What is required:
Each line below must be reproduced exactly, though the pictures are to be dropped.

=====

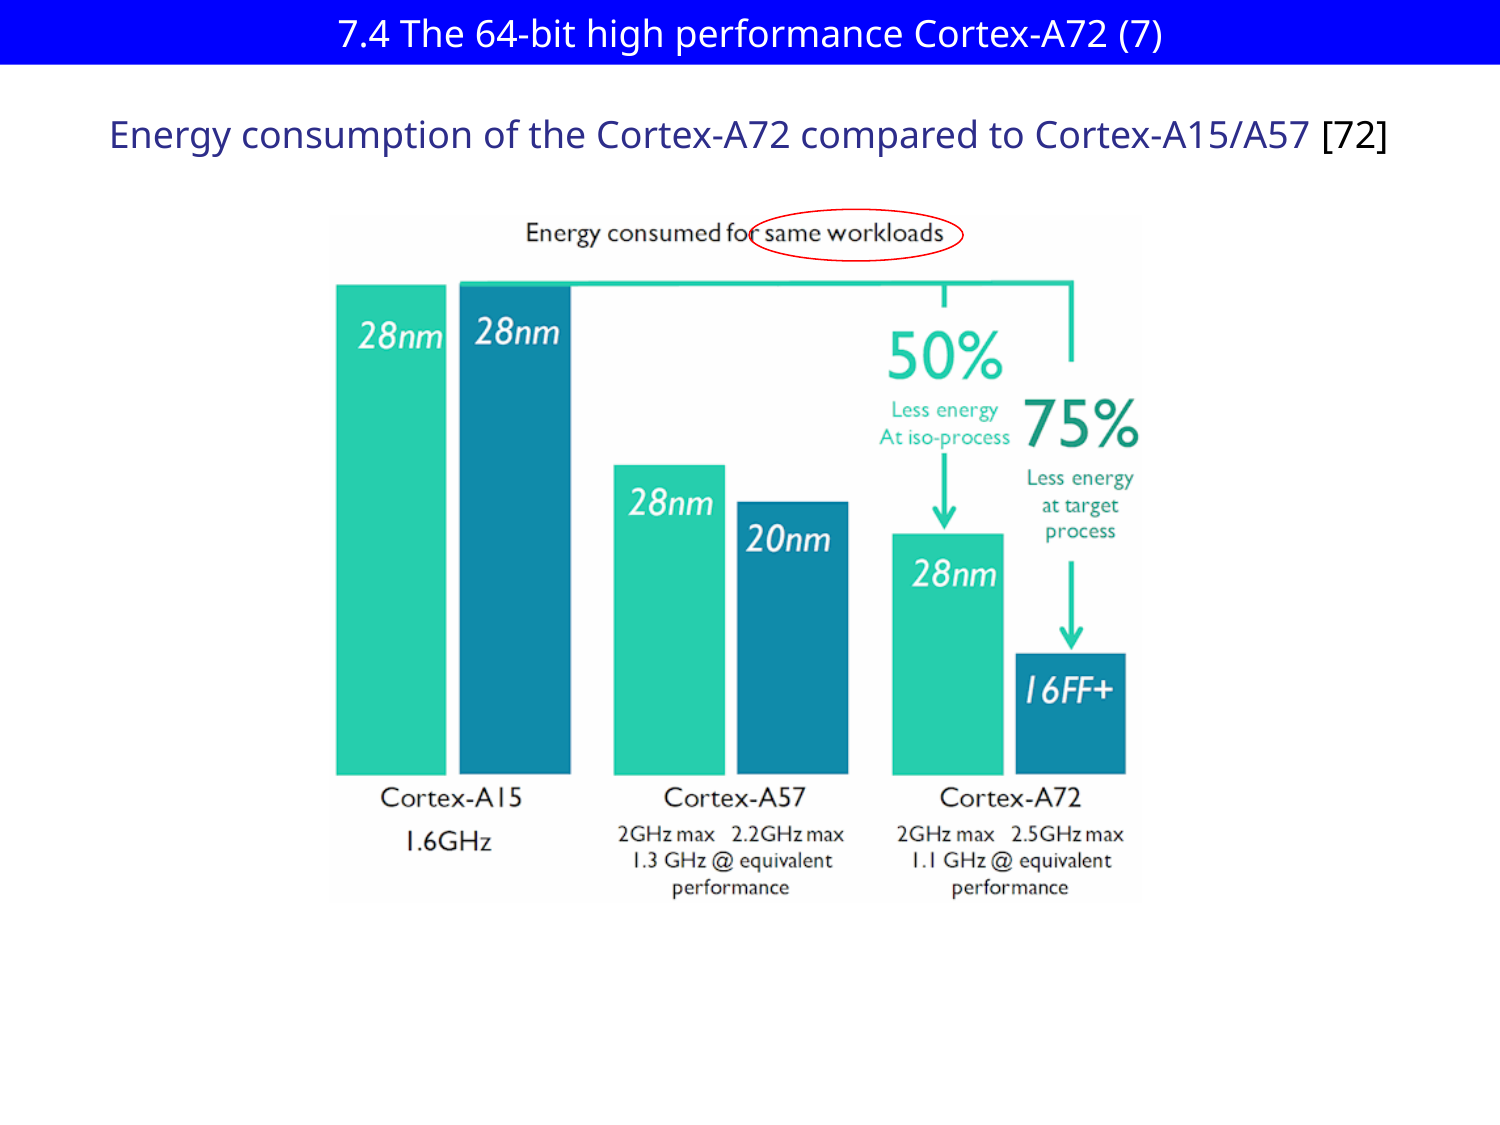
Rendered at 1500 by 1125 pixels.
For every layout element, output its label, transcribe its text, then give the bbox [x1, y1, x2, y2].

title 7.4 The 64-bit high performance Cortex-A72 (7) [0, 0, 1500, 65]
text_box Energy consumption of the Cortex-A72 compared to Cortex-A15/A57 [72] [94, 103, 1404, 164]
picture [329, 215, 1142, 904]
text_box [800, 209, 912, 213]
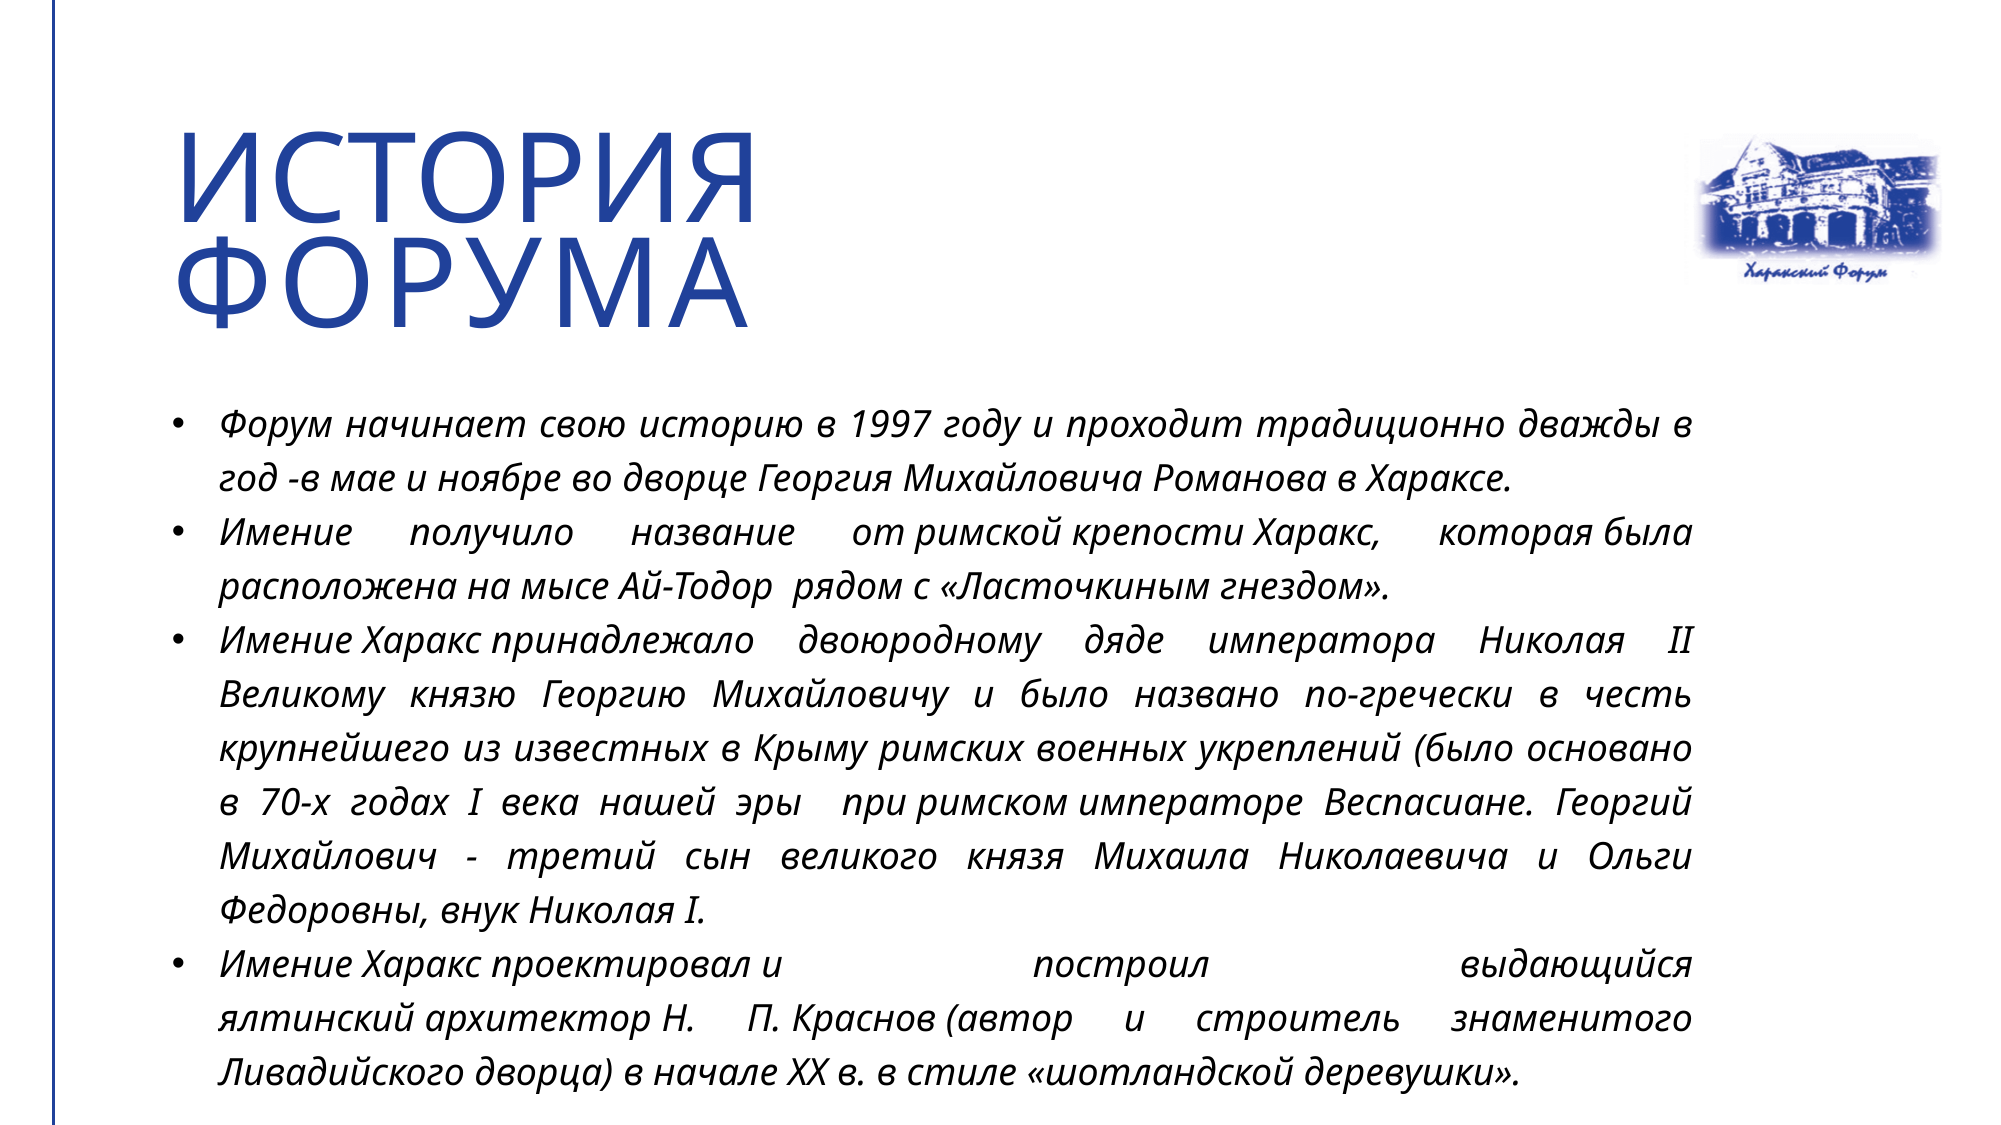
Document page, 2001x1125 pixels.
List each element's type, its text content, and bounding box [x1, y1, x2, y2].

picture [1684, 125, 1946, 294]
text_box ИСТОРИЯ ФОРУМА [157, 125, 823, 363]
text_box Форум начинает свою историю в 1997 году и проходит традиционно дважды в год -в мае и ноябре во дворце Георгия Михайловича Романова в Хараксе. Имение получило название от римской крепости Харакс, которая была расположена на мысе Ай-Тодор рядом с «Ласточкиным гнездом». Имение Харакс принадлежало двоюродному дяде императора Николая II Великому князю Георгию Михайловичу и было названо по-гречески в честь крупнейшего из известных в Крыму римских военных укреплений (было основано в 70-х годах I века нашей эры при римском императоре Веспасиане. Георгий Михайлович - третий сын великого князя Михаила Николаевича и Ольги Федоровны, внук Николая I. Имение Харакс проектировал и построил выдающийся ялтинский архитектор Н. П. Краснов (автор и строитель знаменитого Ливадийского дворца) в начале XX в. в стиле «шотландской деревушки». [157, 384, 1709, 1101]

=====

Exercise output:
Rendered at 1500 by 1125 pixels.
For every layout element, output its label, transcribe its text, then give the bbox [x1, y1, x2, y2].

title 7.4 The 64-bit high performance Cortex-A72 (7) [0, 0, 1500, 65]
text_box Energy consumption of the Cortex-A72 compared to Cortex-A15/A57 [72] [94, 103, 1404, 164]
picture [329, 215, 1142, 904]
text_box [800, 209, 912, 213]
Document page, 2001x1125 pixels.
List each element's type, its text content, and bounding box [x1, y1, x2, y2].

picture [1684, 125, 1946, 294]
text_box ИСТОРИЯ ФОРУМА [157, 125, 823, 363]
text_box Форум начинает свою историю в 1997 году и проходит традиционно дважды в год -в мае и ноябре во дворце Георгия Михайловича Романова в Хараксе. Имение получило название от римской крепости Харакс, которая была расположена на мысе Ай-Тодор рядом с «Ласточкиным гнездом». Имение Харакс принадлежало двоюродному дяде императора Николая II Великому князю Георгию Михайловичу и было названо по-гречески в честь крупнейшего из известных в Крыму римских военных укреплений (было основано в 70-х годах I века нашей эры при римском императоре Веспасиане. Георгий Михайлович - третий сын великого князя Михаила Николаевича и Ольги Федоровны, внук Николая I. Имение Харакс проектировал и построил выдающийся ялтинский архитектор Н. П. Краснов (автор и строитель знаменитого Ливадийского дворца) в начале XX в. в стиле «шотландской деревушки». [157, 384, 1709, 1101]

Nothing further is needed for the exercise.